Exercise directions:
Rewrite the material from the line with "for most businesses." up to and including the line with "ding better predictability and stability in", changing "lender" to "bank" and keeping everything else the same. Give only those lines.

Records for processing:
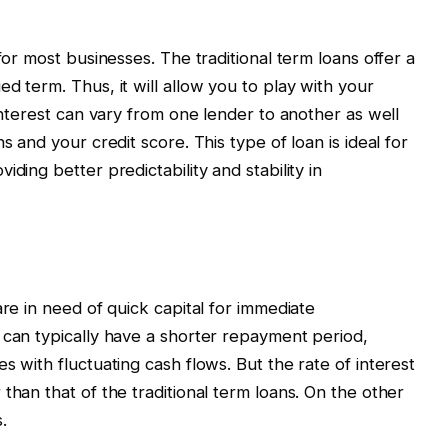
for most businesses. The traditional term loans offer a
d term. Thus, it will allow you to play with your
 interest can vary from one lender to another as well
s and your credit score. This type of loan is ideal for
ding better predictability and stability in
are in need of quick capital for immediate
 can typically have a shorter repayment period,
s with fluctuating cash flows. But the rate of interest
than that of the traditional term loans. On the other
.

...

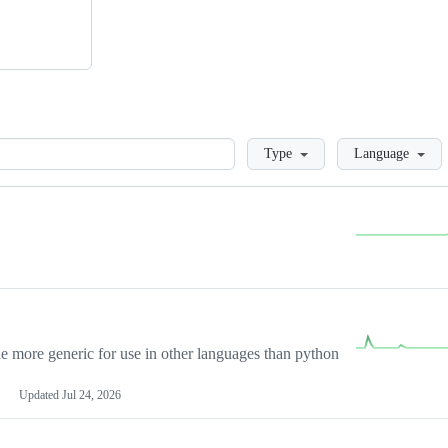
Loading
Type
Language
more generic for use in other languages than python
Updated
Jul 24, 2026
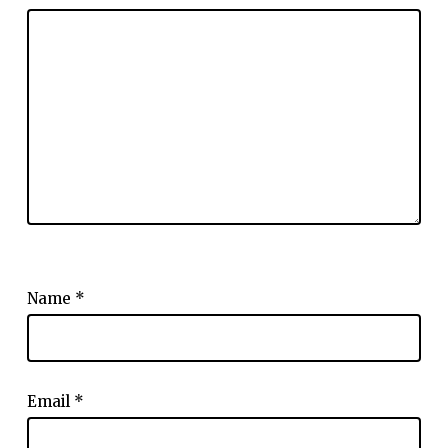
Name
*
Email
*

--

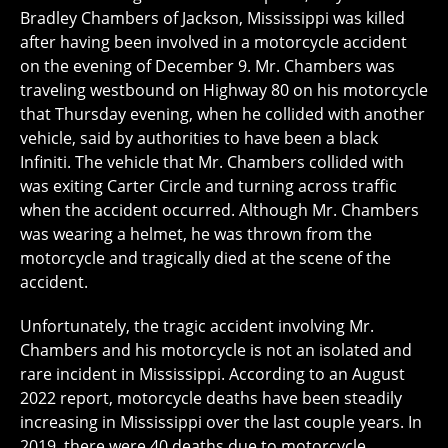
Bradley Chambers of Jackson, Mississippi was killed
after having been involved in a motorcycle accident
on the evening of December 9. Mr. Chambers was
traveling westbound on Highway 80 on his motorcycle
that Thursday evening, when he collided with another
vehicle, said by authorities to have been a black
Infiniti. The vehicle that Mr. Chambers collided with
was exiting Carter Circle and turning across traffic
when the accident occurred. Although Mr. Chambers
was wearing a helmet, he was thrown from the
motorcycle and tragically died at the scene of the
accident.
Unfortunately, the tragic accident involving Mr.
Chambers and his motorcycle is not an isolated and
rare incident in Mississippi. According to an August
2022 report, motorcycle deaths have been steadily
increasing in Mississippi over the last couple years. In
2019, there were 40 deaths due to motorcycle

Solution:
for most businesses. The traditional term loans offer a
d term. Thus, it will allow you to play with your
 interest can vary from one bank to another as well
s and your credit score. This type of loan is ideal for
ding better predictability and stability in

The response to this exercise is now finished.